Abstract
Computing accelerators, such as GPUs, enhance performance for tasks like high-resolution gaming and Al computations, while specialized accelerators in mobile devices prioritize energy efficiency. Designing these accelerators is complex, as it involves identifying computational tasks best suited for acceleration and optimizing performance and efficiency.
Hardware design relies on cycle-accurate RTL simulation, but conventional sequential simulation is a bottleneck for increasingly complex systems. Parallel RTL simulation, which runs on multiple cores, offers a potential solution, though current simulators are limited by high synchronization and communication costs.
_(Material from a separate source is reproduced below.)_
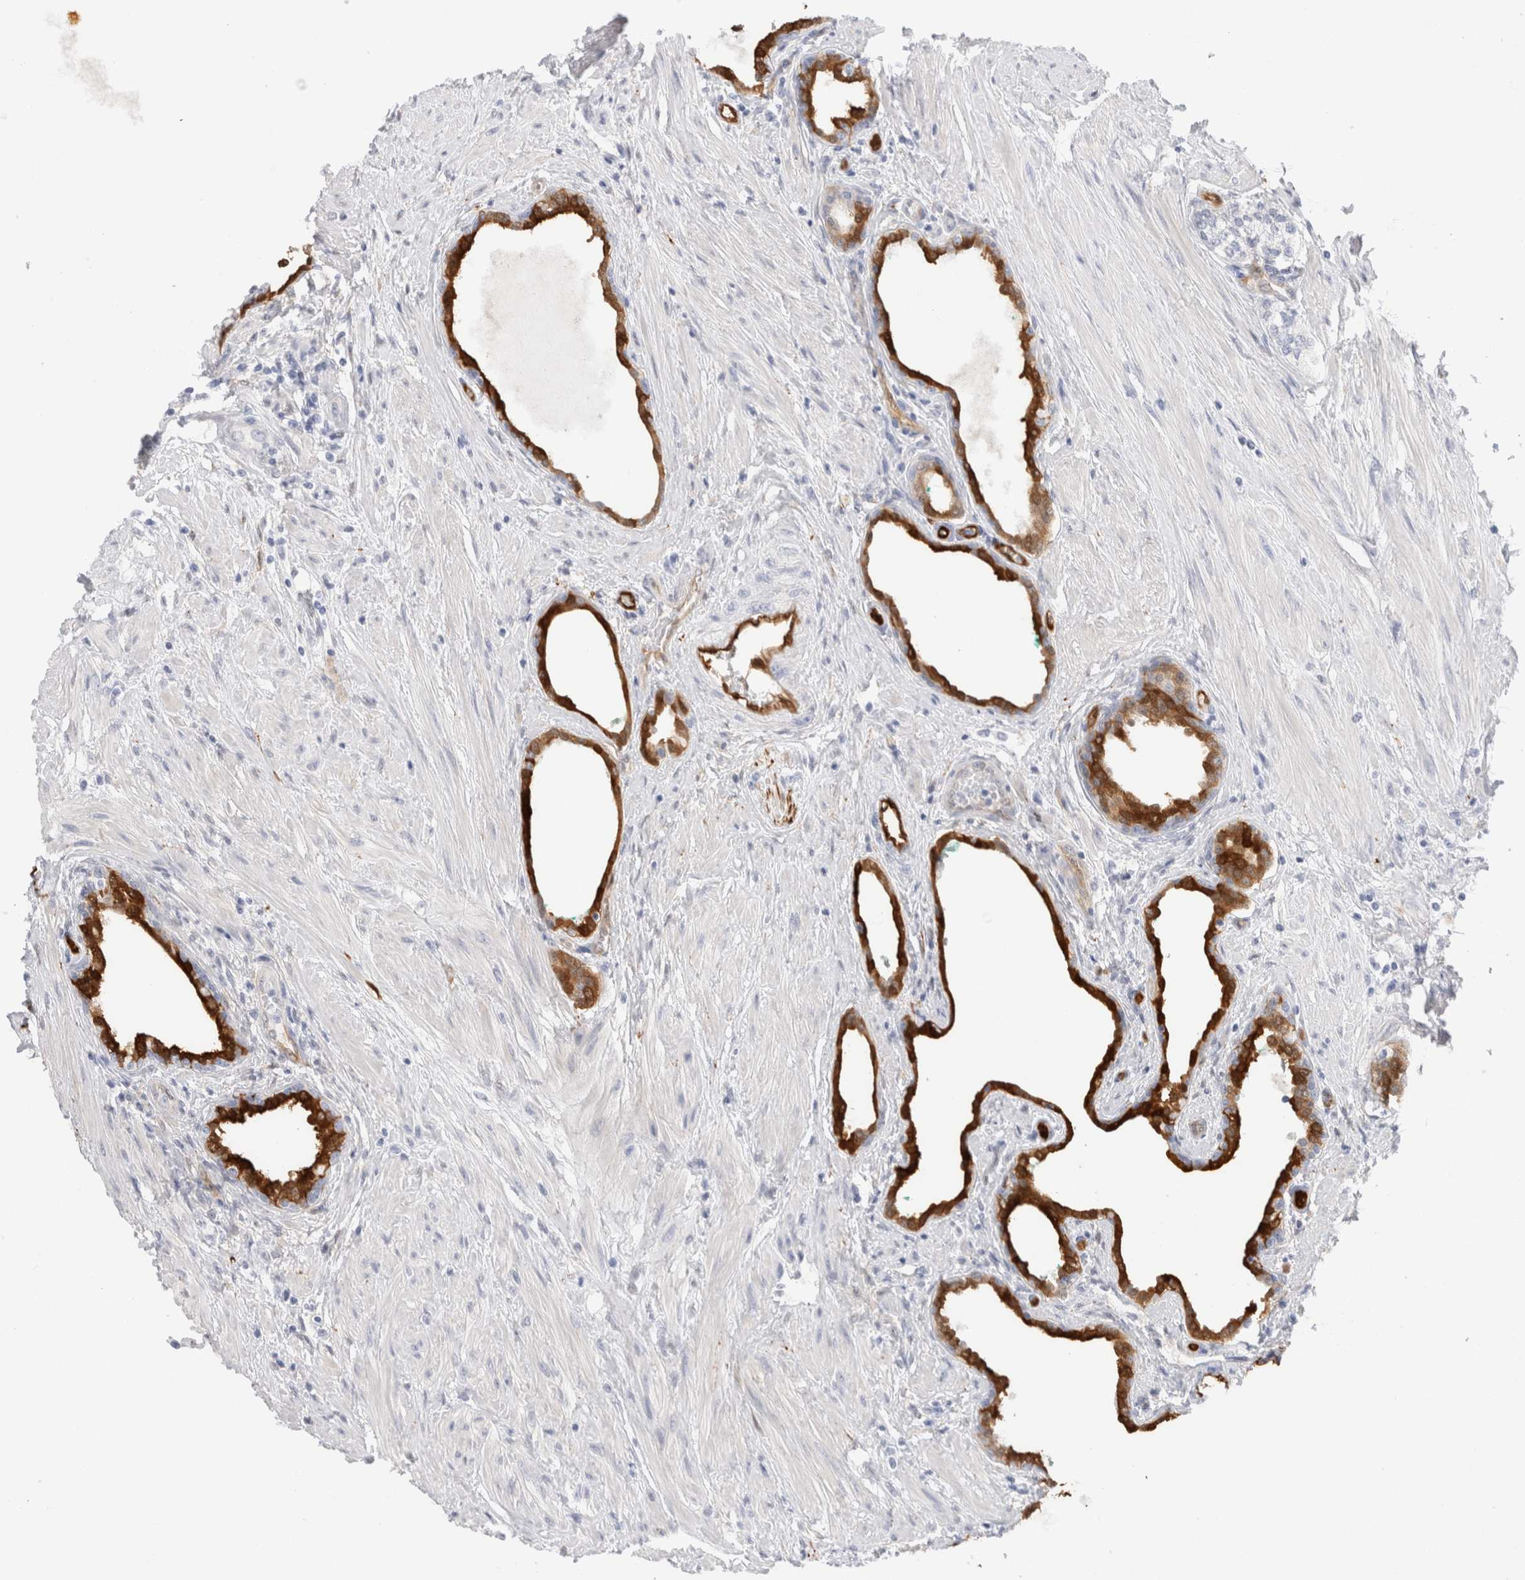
{"staining": {"intensity": "strong", "quantity": ">75%", "location": "cytoplasmic/membranous"}, "tissue": "prostate cancer", "cell_type": "Tumor cells", "image_type": "cancer", "snomed": [{"axis": "morphology", "description": "Adenocarcinoma, High grade"}, {"axis": "topography", "description": "Prostate"}], "caption": "This photomicrograph shows prostate high-grade adenocarcinoma stained with immunohistochemistry (IHC) to label a protein in brown. The cytoplasmic/membranous of tumor cells show strong positivity for the protein. Nuclei are counter-stained blue.", "gene": "NAPEPLD", "patient": {"sex": "male", "age": 52}}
This work introduces two solutions.
The first, Manticore, is an accelerator for RTL simulation that uses static scheduling to reduce overhead, making fine-grained parallelism practical. Our 225-core FPGA prototype runs at 475 MHz and outperforms current RTL simulators. The second solution, Parendi, leverages the Graphcore computer to run RTL simulations across 5,888 cores, demonstrating that massively parallel RTL simulation is effective with the right hardware support.
Biography
James Larus is a Professor Emeritus and former Dean of the School of Computer and Communication Sciences (IC) at EPFL. He is currently the Editor-in-Chief of the Communications of the ACM (CACM). Before joining IC in 2013, Lars was a researcher, manager, and director in Microsoft Research for over 16 years and an assistant and associate professor in the Computer Sciences Department at the University of Wisconsin, Madison.
Larus actively contributes to numerous research communities with over 100 papers (including 14 best and most influential paper awards) and over 40 US patents. He received a National Science Foundation Young Investigator award in 1993 and became an ACM Fellow in 2006.
Lars received his PhD in Computer Science from UC Berkeley in 1989 and an AB in Applied Mathematics from Harvard in 1980.